言葉で選手は強くなる
 
 私の高校時代中央大学の先輩に、「おまえはなかなか有望だ」と言われた一言で、遊び半分でレスリングをやっていた私は練習の虫になってしまいました。「おまえの片足タックルは早いね」と言われただけで、毎日毎日タックルのことばかりを考え、次の日の練習が待ち遠しい事もありました。強い先輩に、尊敬する先生に、誉められたことがどんなに選手にやる気を起こさすか、自信を付けさせるか、コーチの皆さん勿論ご存じのことですが、もう一度考えてみましょう。最近の高校の先生の中には試合中怒ってばかりいる先生も見かけます。負けた選手を怒る事などは言語道断、一番辛いのは負けた選手なのですから、もう少し選手を励まし、時にはおだてるぐらいでも良いのではないですか。
 私は言葉のコーチ学と言うものを考えています。心理学者、催眠術者、に参加していただいて、マニュアルを作り上げようと思っております。

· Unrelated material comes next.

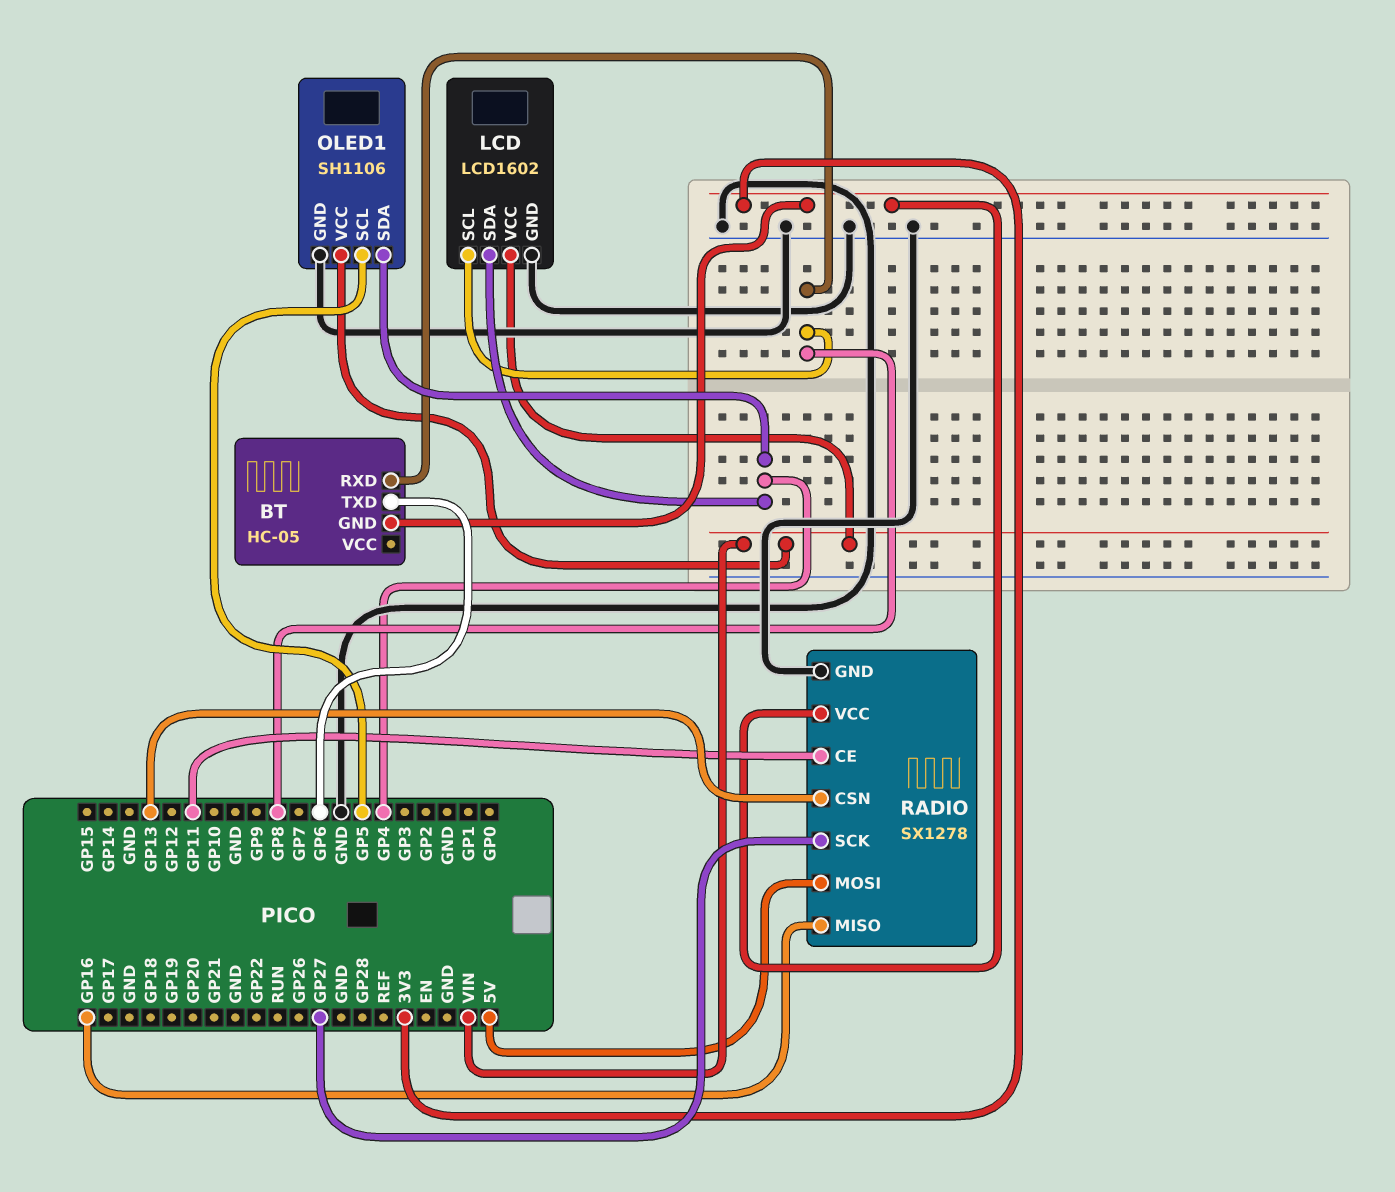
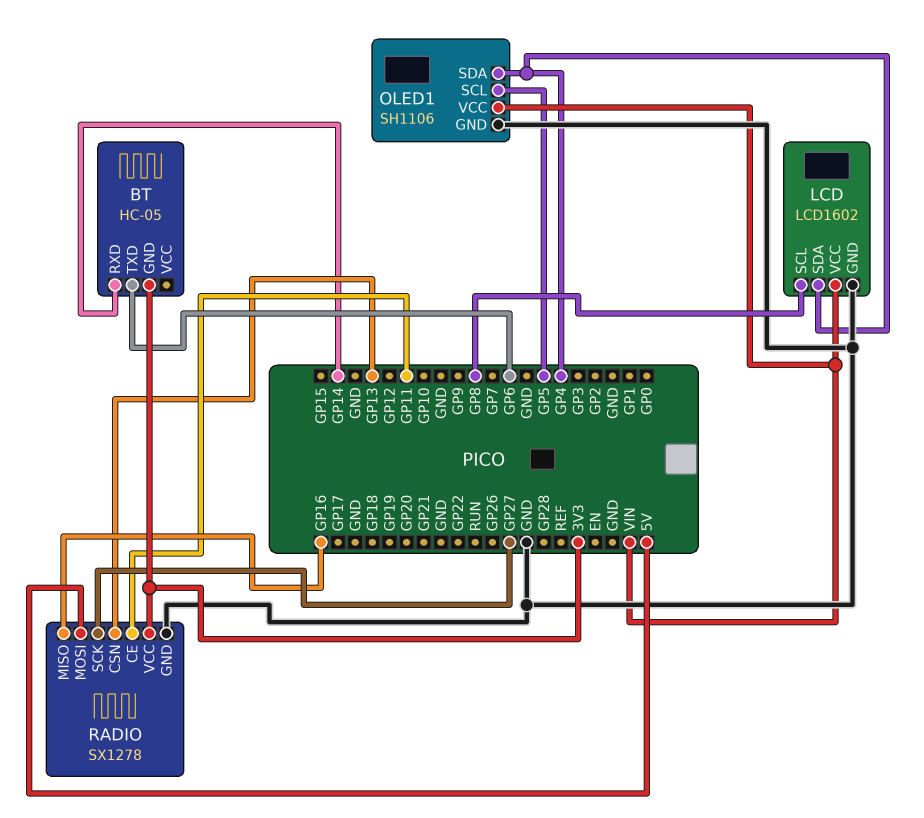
BT pin RXD: GP8 -> GP14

 東京五輪に臨んだ時の八田会長は、一種の催眠術師でもあったと思います。常に選手に接して、君たちが金メダルを取れないはずがない。金メダルは必ず取れる。といつでも思いなさい。夢もメダルを取る夢を見なさい。いつもいつも言われているうちに、選手達は次第にメダルを取るのは当たり前と思って行きました。たた、言葉というのは人あってのことで、あくまでも選手に尊敬される指導者ということになるでしょう。
 現在は、金メダル五個取った時のレスリング協会より、組織は遙かに強大になり、資金も何倍にもなったのになぜ弱くなったか、もう一度考えてみたいものです。何かが間違っていることは確かなはずです。